22 April 2013 16:37 [Source: ICIS news]
LONDON (ICIS)--Poland's PKN Orlen enjoyed excellent petrochemical margins throughout the first quarter of this year, along with strong petrochemical volumes and no major disruptions to production, an investment bank said on Monday.
“Petchems may have contributed well over zloty (Zl) 400m [$127.4m, €97.1m], saving the day for PKN Orlen as, without petchems, it may have just broken even at the LIFO EBIT [last in, first out earnings before interest and tax] level,” Robert Rethy, an analyst at WOOD & Company, said in a note to investors.

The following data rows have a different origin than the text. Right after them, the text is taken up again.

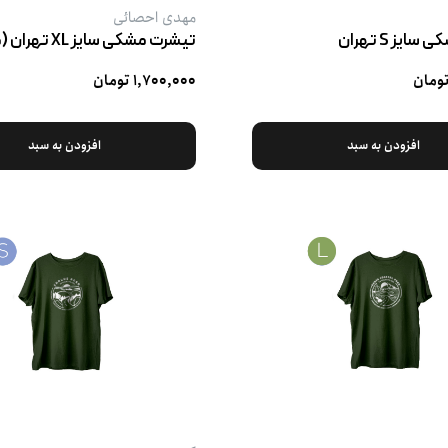
مهدی احصائی
یز S تهران
۱,۷۰۰,۰۰۰ تومان
افزودن به سبد
افزودن به سبد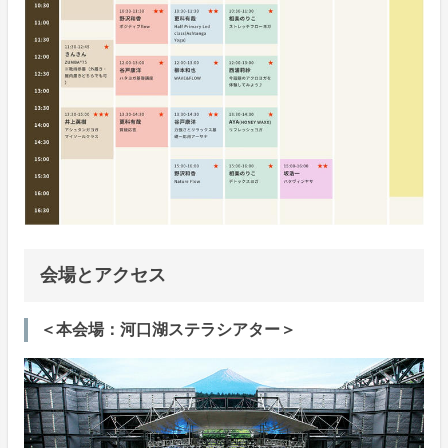
会場とアクセス
＜本会場：河口湖ステラシアター＞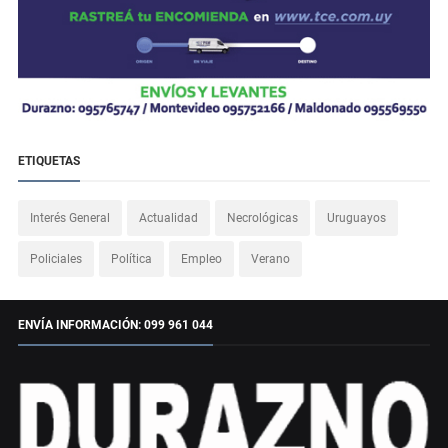
ETIQUETAS
Interés General
Actualidad
Necrológicas
Uruguayos
Policiales
Política
Empleo
Verano
ENVÍA INFORMACIÓN: 099 961 044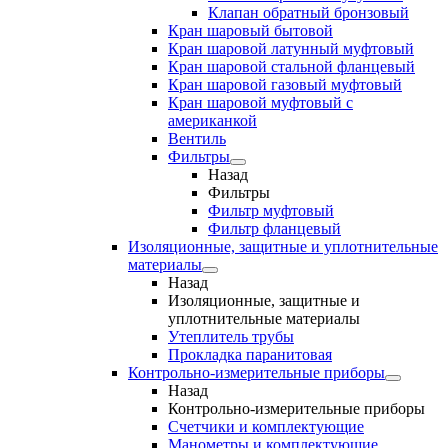
Клапан обратный бронзовый
Кран шаровый бытовой
Кран шаровой латунный муфтовый
Кран шаровой стальной фланцевый
Кран шаровой газовый муфтовый
Кран шаровой муфтовый с
американкой
Вентиль
Фильтры
Назад
Фильтры
Фильтр муфтовый
Фильтр фланцевый
Изоляционные, защитные и уплотнительные
материалы
Назад
Изоляционные, защитные и
уплотнительные материалы
Утеплитель трубы
Прокладка паранитовая
Контрольно-измерительные приборы
Назад
Контрольно-измерительные приборы
Счетчики и комплектующие
Манометры и комплектующие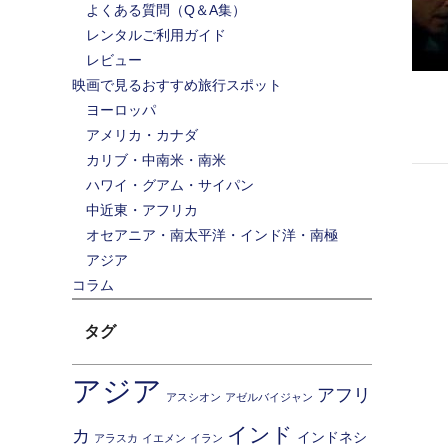
よくある質問（Q＆A集）
レンタルご利用ガイド
レビュー
映画で見るおすすめ旅行スポット
ヨーロッパ
アメリカ・カナダ
カリブ・中南米・南米
ハワイ・グアム・サイパン
中近東・アフリカ
オセアニア・南太平洋・インド洋・南極
アジア
コラム
タグ
アジア
アフリ
アスシオン
アゼルバイジャン
インド
カ
インドネシ
アラスカ
イエメン
イラン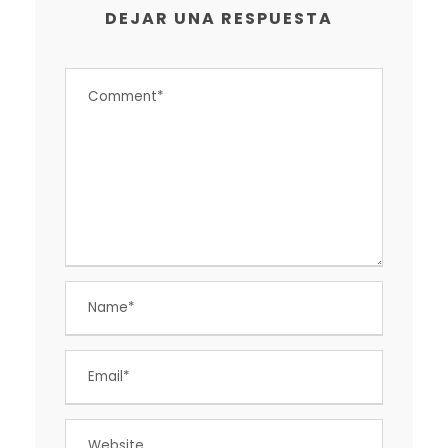
DEJAR UNA RESPUESTA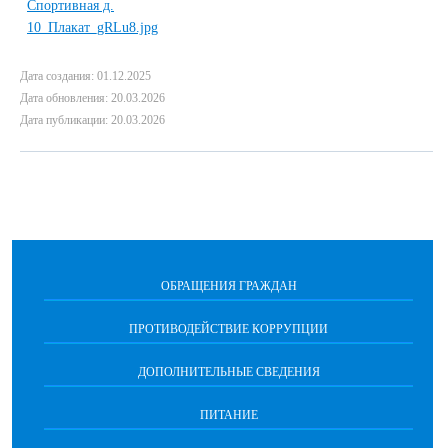
Дата создания: 01.12.2025
Дата обновления: 20.03.2026
Дата публикации: 20.03.2026
ОБРАЩЕНИЯ ГРАЖДАН
ПРОТИВОДЕЙСТВИЕ КОРРУПЦИИ
ДОПОЛНИТЕЛЬНЫЕ СВЕДЕНИЯ
ПИТАНИЕ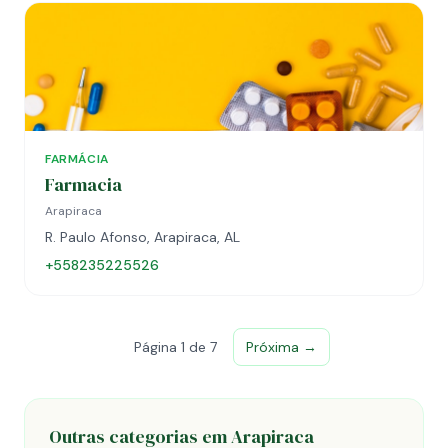
FARMÁCIA
Farmacia
Arapiraca
R. Paulo Afonso, Arapiraca, AL
+558235225526
Página 1 de 7
Próxima →
Outras categorias em Arapiraca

The superb run of margins Orlen saw during January to March, up materially year on year and flat quarter on quarter, helped compensate for refinery margins failing to pick up and have made it possible “for Orlen to be in the black during the quarter”.
“Unfortunately, the outlook is hardly bullish, at this early stage, for the second quarter of 2013, with oil prices down materially, refinery margins failing to pick up yet – and, hence, down year on year – and petchem margins ripe for a correction in a weaker demand environment,” he added.
Orlen's model petrochemical margin was €744/tonne in January, €709/tonne in February and €752/tonne in March.
The figures for these three months in 2012 were €529/tonne €607/tonne and €700/tonne, respectively.
WOOD & Company predicted Orlen – set to report its results on 25 April – would record a first-quarter net profit of 172m, EBIT of Zl 469m and LIFO EBIT of Zl 500m.
The figures achieved for the same quarter of 2012 were Zl 1.3bn, Zl 939m and Zl 201m, respectively.